• **Exercise prompt**:
Check each line of the material for "Резинотехнические" and report how many lines have it, with nothing added.

• **Data provided**:
╭──
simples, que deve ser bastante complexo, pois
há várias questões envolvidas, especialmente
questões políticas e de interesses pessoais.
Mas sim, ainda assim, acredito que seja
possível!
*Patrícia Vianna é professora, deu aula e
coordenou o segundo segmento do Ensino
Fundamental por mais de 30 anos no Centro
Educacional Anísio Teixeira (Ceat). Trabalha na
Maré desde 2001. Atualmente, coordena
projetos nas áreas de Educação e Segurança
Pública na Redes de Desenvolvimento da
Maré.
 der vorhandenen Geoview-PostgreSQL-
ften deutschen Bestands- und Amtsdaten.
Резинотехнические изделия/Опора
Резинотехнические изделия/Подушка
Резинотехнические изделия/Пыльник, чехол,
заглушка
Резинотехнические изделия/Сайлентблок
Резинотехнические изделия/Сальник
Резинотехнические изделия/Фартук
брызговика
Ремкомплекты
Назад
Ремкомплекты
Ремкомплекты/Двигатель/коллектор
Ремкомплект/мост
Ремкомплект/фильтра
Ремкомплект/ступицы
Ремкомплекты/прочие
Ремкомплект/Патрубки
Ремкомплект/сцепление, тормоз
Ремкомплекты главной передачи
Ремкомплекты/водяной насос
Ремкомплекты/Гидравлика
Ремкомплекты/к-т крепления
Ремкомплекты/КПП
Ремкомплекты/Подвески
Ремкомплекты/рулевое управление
╰──
╭──
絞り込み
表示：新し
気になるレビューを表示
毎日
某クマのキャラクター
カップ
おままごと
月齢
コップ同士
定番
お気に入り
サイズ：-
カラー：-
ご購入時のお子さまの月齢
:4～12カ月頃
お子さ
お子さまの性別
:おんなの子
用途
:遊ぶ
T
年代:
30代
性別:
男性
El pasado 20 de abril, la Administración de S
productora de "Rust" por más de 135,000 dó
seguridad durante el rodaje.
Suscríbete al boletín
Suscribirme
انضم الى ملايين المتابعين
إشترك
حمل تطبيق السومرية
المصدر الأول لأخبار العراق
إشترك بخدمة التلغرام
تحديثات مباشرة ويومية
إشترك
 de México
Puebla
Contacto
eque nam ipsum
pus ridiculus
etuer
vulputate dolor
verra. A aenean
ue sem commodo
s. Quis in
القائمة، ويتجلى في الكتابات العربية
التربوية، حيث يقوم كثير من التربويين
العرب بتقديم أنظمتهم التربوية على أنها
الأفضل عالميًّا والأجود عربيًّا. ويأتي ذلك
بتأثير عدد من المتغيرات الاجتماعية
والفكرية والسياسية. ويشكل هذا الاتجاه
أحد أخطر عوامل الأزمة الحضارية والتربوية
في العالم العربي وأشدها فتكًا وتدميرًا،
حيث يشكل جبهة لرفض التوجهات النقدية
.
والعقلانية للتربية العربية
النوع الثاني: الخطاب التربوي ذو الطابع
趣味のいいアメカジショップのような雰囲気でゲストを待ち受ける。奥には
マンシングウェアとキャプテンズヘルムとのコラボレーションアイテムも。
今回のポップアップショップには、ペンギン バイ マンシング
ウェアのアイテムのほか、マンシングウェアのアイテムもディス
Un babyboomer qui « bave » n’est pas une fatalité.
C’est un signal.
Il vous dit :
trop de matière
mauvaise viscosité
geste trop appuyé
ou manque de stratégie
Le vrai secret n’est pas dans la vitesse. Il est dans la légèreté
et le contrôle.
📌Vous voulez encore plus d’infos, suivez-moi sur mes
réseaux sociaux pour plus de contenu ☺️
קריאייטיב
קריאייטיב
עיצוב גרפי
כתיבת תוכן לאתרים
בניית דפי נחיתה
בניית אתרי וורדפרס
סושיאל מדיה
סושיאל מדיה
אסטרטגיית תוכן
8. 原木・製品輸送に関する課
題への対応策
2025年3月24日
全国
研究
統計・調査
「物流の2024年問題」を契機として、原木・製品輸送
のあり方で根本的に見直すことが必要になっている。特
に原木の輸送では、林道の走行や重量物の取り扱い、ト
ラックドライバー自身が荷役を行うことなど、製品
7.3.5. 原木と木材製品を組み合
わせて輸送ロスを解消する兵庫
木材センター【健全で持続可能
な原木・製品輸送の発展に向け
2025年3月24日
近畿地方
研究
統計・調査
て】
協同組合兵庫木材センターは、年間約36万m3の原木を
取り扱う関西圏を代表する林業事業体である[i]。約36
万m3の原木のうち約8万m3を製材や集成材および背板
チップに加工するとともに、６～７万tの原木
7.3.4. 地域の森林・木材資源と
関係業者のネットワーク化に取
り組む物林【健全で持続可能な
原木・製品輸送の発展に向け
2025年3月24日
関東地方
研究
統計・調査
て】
╰──
• **Response to this task**:
6